Published February 6, 2014
Michael Glick, dean of the School of Dental Medicine, has organized and will act as program chair of “The First International Quintessence Symposium on Oral Health: The Oral-Systemic Connection,” to take place Feb. 7-8 in San Diego.
Glick, editor of The Journal of the American Dental Association, the premier, peer-reviewed journal in dentistry, is known for his innovative, medicine-oriented approach to dental care that encourages dental students to think of themselves as health care professionals first and dentists second.
Glick says the symposium provides an opportunity for participants to hear the latest scientific information on the association between oral diseases and health, and learn how to interpret research by scientists working on the subject.
“Over the past several decades, an impressive body of knowledge has accumulated about the impact of oral infections and overall health and well-being,” he says. “Studies have found important associations that are now being evaluated for causative relationships.

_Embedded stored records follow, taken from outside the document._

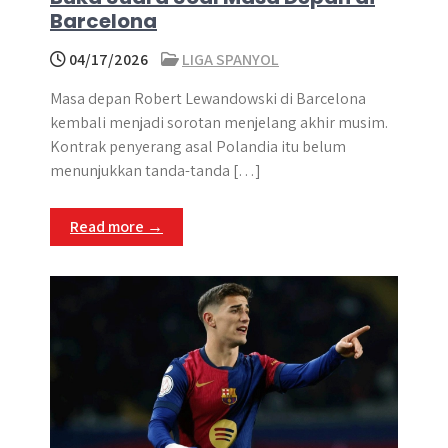
Barcelona
04/17/2026
LIGA SPANYOL
Masa depan Robert Lewandowski di Barcelona
kembali menjadi sorotan menjelang akhir musim.
Kontrak penyerang asal Polandia itu belum
menunjukkan tanda-tanda […]
Read more →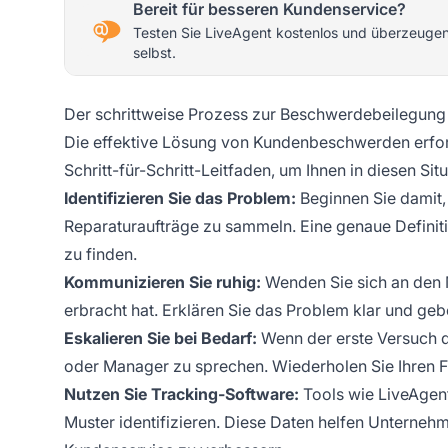
Bereit für besseren Kundenservice?
Testen Sie LiveAgent kostenlos und überzeugen
selbst.
Der schrittweise Prozess zur Beschwerdebeilegung
Die effektive Lösung von Kundenbeschwerden erfordert
Schritt-für-Schritt-Leitfaden, um Ihnen in diesen Sit
Identifizieren Sie das Problem:
Beginnen Sie damit,
Reparaturaufträge zu sammeln. Eine genaue Definiti
zu finden.
Kommunizieren Sie ruhig:
Wenden Sie sich an den Mi
erbracht hat. Erklären Sie das Problem klar und ge
Eskalieren Sie bei Bedarf:
Wenn der erste Versuch da
oder Manager zu sprechen. Wiederholen Sie Ihren Fal
Nutzen Sie Tracking-Software:
Tools wie LiveAgen
Muster identifizieren. Diese Daten helfen Untern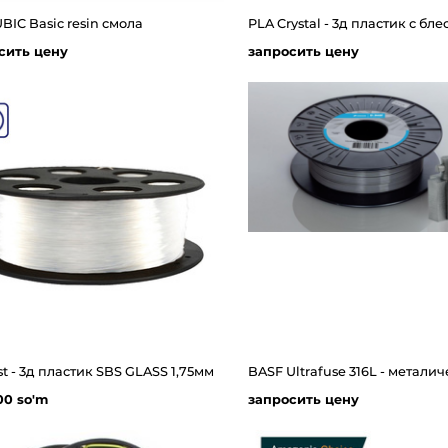
IC Basic resin смола
сить цену
запросить цену
t - 3д пластик SBS GLASS 1,75мм
00 so'm
запросить цену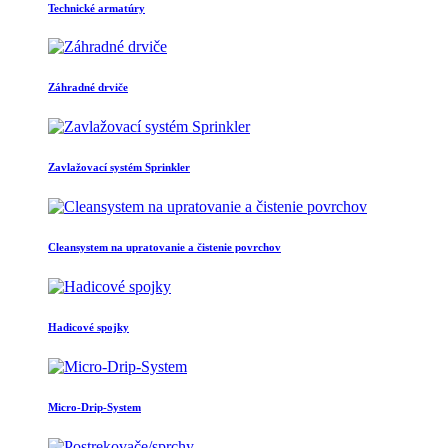
Technické armatúry
Záhradné drviče
Zavlažovací systém Sprinkler
Cleansystem na upratovanie a čistenie povrchov
Hadicové spojky
Micro-Drip-System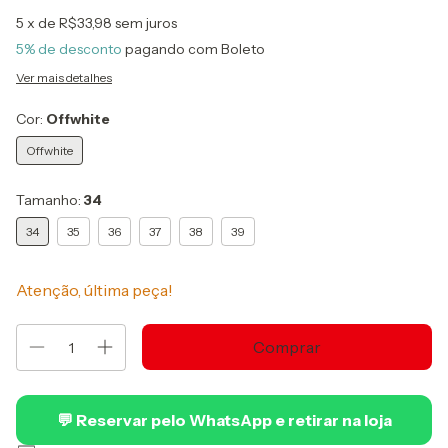
5
x de
R$33,98
sem juros
5% de desconto
pagando com Boleto
Ver mais detalhes
Cor:
Offwhite
Offwhite
Tamanho:
34
34
35
36
37
38
39
Atenção, última peça!
💬 Reservar pelo WhatsApp e retirar na loja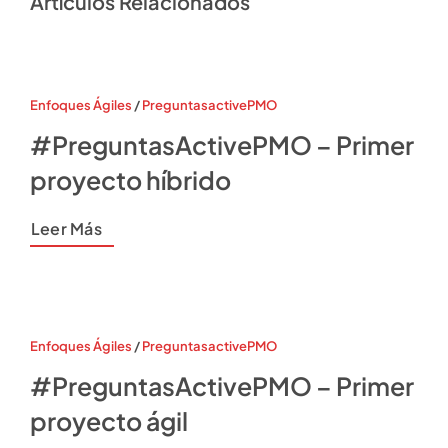
Artículos Relacionados
Enfoques Ágiles
/
PreguntasactivePMO
#PreguntasActivePMO – Primer
proyecto híbrido
Leer Más
Enfoques Ágiles
/
PreguntasactivePMO
#PreguntasActivePMO – Primer
proyecto ágil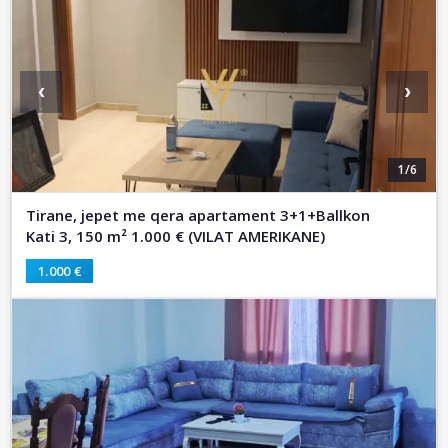
‹
›
1/6
Tirane, jepet me qera apartament 3+1+Ballkon
Kati 3, 150 m² 1.000 € (VILAT AMERIKANE)
1.000 €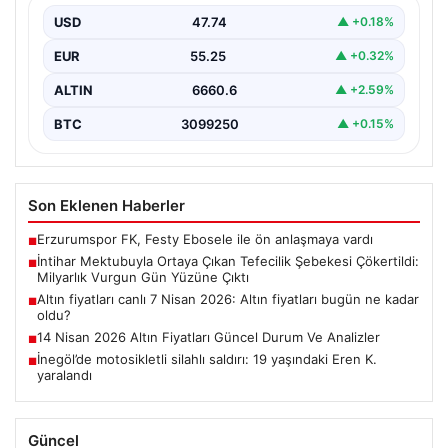
USD
47.74
▲ +0.18%
Elazığ'da tefecilere borçlandığını belirterek hayatına
son veren bir kişinin bıraktığı intihar mektubu,
EUR
55.25
▲ +0.32%
bölgedeki büyük…
ALTIN
6660.6
▲ +2.59%
BTC
3099250
▲ +0.15%
Son Eklenen Haberler
Erzurumspor FK, Festy Ebosele ile ön anlaşmaya vardı
■
İntihar Mektubuyla Ortaya Çıkan Tefecilik Şebekesi Çökertildi:
■
Milyarlık Vurgun Gün Yüzüne Çıktı
Altın fiyatları canlı 7 Nisan 2026: Altın fiyatları bugün ne kadar
■
oldu?
14 Nisan 2026 Altın Fiyatları Güncel Durum Ve Analizler
■
İnegöl’de motosikletli silahlı saldırı: 19 yaşındaki Eren K.
■
yaralandı
Güncel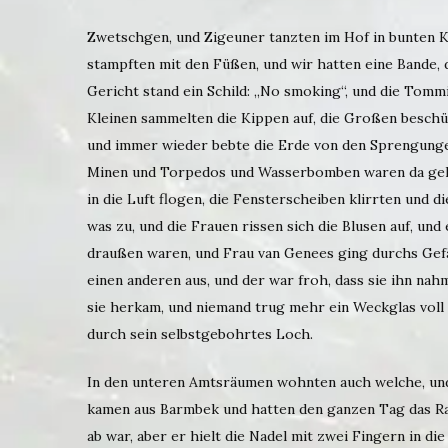
Zwetschgen, und Zigeuner tanzten im Hof in bunten Kl
stampften mit den Füßen, und wir hatten eine Bande,
Gericht stand ein Schild: „No smoking“, und die Tommi
Kleinen sammelten die Kippen auf, die Großen beschüt
und immer wieder bebte die Erde von den Sprengungen
Minen und Torpedos und Wasserbomben waren da gelag
in die Luft flogen, die Fensterscheiben klirrten und d
was zu, und die Frauen rissen sich die Blusen auf, und
draußen waren, und Frau van Genees ging durchs Gefäng
einen anderen aus, und der war froh, dass sie ihn nah
sie herkam, und niemand trug mehr ein Weckglas voll
durch sein selbstgebohrtes Loch.
In den unteren Amtsräumen wohnten auch welche, und
kamen aus Barmbek und hatten den ganzen Tag das Radi
ab war, aber er hielt die Nadel mit zwei Fingern in di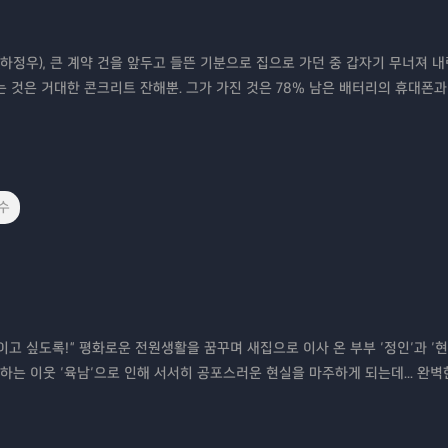
하정우), 큰 계약 건을 앞두고 들뜬 기분으로 집으로 가던 중 갑자기 무너져 내
는 것은 거대한 콘크리트 잔해뿐. 그가 가진 것은 78% 남은 배터리의 휴대폰과
수
이고 싶도록!” 평화로운 전원생활을 꿈꾸며 새집으로 이사 온 부부 ‘정인’과 ‘현
하는 이웃 ‘육남’으로 인해 서서히 공포스러운 현실을 마주하게 되는데... 완벽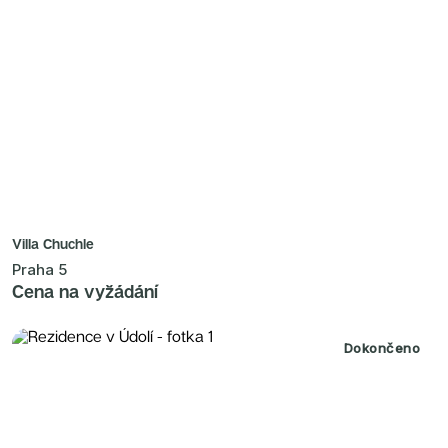
Villa Chuchle
Praha 5
Cena na vyžádání
Dokončeno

New information is being published at a rapid pace and clinicians must sort through sometimes conflicting published findings.”
Specialists in oral health research from across the U.S., Canada and Europe will present on a range of oral and systemic health connection topics, including “Pregnancy Outcomes and Oral Infections,” “The Cardiovascular System and Oral Infections,” “Obesity and Oral Health” and “Osteoporosis: The Oral-Systemic Connection.”
Two UB researchers will be among the guest speakers. Frank A. Scannapieco, chair of the Department of Oral Biology, will present on “Links between the Oral Microbiota and Pulmonary Disease” and Robert J. Genco, SUNY Distinguished Professor of Oral Biology and Microbiology and Immunology, will present on “The Association of Periodontal Disease and Diabetes.”
As a companion publication to the symposium, Glick has edited “The Oral-Systemic Health Connection: A Guide to Patient Care,” which he says is designed to help readers better understand current and future evidence on the associations between oral health and general health.
“Dentists and other health care providers will be able to apply this information clinically to guide treatment decisions and recommend preventive strategies for the benefit of their patients,” he says.